Written problem 1:
Return the passage of the dialogue on suffering word for word, starting with "N: Then you" and going on through "dukkha in itself?".

Excerpted text:
===
N: By the Noble Eightfold Path. So, right view, knowing that that’s where the issue is, not looking elsewhere. Right intentions, not entertaining, not delighting, not giving in to greed, aversion, delusion through your speech, through your body, in your thoughts. On every front, you need to build yourself up in order to be able to sustain that recognition of liability here and now, that that’s what the issue is. If you ask yourself, how do I deal with the possibility of future suffering, here and now, you’re basically asking ‘how do I manage it?’. That’s what you’re implying, because you want to deal with it now. You deal with it properly, not giving in to the view of management, by realising that you have no right to resist it. So you have to be careful when you start recognising, ah, the liability to suffering is the problem for me, you have to be careful to now not give in to the attitude of wanting to manage that.
T: So, I want it to end, I want that possibility to be gone.
N: Then you really have to understand where the dukkha is there. Is the possibility in itself dukkha? Is that possibility of future discomfort, future disagreeable things, is that in itself dukkha?
T: The idea.
N: Yeah, the thought of it. Is that the dukkha? So what’s the dukkha then?
T: I would say it’s that unpleasant feeling. It’s the displeasure that is there when I have that idea. So I feel uncomfortable with the fact that, in the future, I will suffer pain which I’m…
N: …suffering presently. So then the next question you should ask yourself is, the unpleasant feeling then. That you have when you think those thoughts. Is that the dukkha in itself?
T: It is what it is, that pain. The problem is I don’t want it there.
N: So what is then the dukkha?
T: I mean, I would say, OK, it’s the craving to get rid of it.
N: OK, so how is that manifested, what is that? Practically, in your experience.
T: As resistance, I resist it.
N: That’s what I mean, that sense of entitled ‘I should not have this’. So you realise, you suffer because you resist discomfort. Even before the discomfort comes your way. See, you resist the thought of the possibility of discomfort, here and now, and that’s why here and now you experience dukkha. That’s why the Buddha didn’t say vedanā is the cause of dukkha. He didn’t say feelings are the cause of suffering. He said taṇhā, craving, is the cause of suffering. Craving in regard to what you feel. So you have such and such a feeling when you have such and such a thought, present future or past, but it’s your implicit attitude towards the feeling of either craving towards it or away from it, that’s why that experience is dukkha. And see, you would have not seen that if you hadn’t forced yourself to discern the level of that possibility of dukkha, is dukkha right now. You wouldn’t have seen that if you were just fully bent on managing the dukkha as it arises. Or managing the dukkha before it arises.
===
Data for the task:
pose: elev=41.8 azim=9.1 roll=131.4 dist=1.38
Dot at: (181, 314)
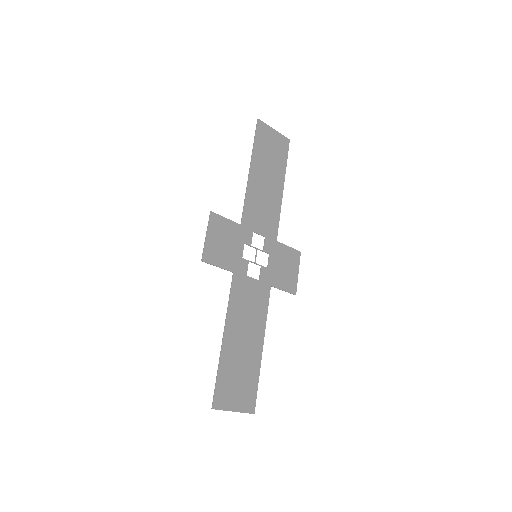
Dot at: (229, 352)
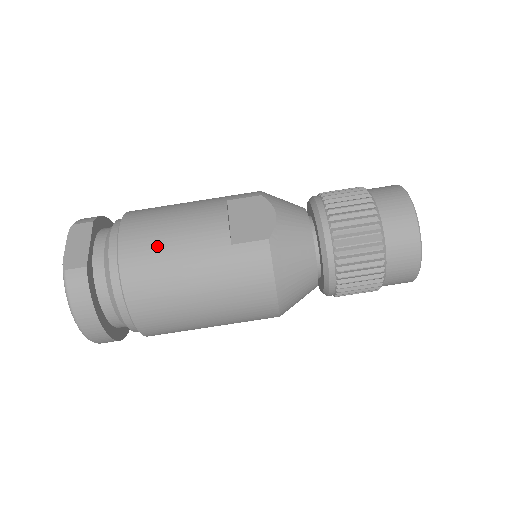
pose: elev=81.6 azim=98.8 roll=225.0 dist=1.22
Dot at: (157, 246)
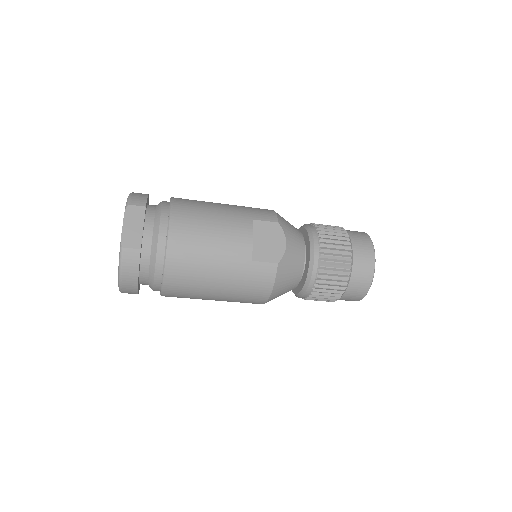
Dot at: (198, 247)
===
Written problem 2:
Retype the lines of the listing above word for word, starting with the line with "pose: elev=81.6 azim=98.8" and going on through the end of the listing, and leave the pictures out of your answer.

Response 1:
N: Then you really have to understand where the dukkha is there. Is the possibility in itself dukkha? Is that possibility of future discomfort, future disagreeable things, is that in itself dukkha?
T: The idea.
N: Yeah, the thought of it. Is that the dukkha? So what’s the dukkha then?
T: I would say it’s that unpleasant feeling. It’s the displeasure that is there when I have that idea. So I feel uncomfortable with the fact that, in the future, I will suffer pain which I’m…
N: …suffering presently. So then the next question you should ask yourself is, the unpleasant feeling then. That you have when you think those thoughts. Is that the dukkha in itself?

Response 2:
pose: elev=81.6 azim=98.8 roll=225.0 dist=1.22
Dot at: (157, 246)
Dot at: (198, 247)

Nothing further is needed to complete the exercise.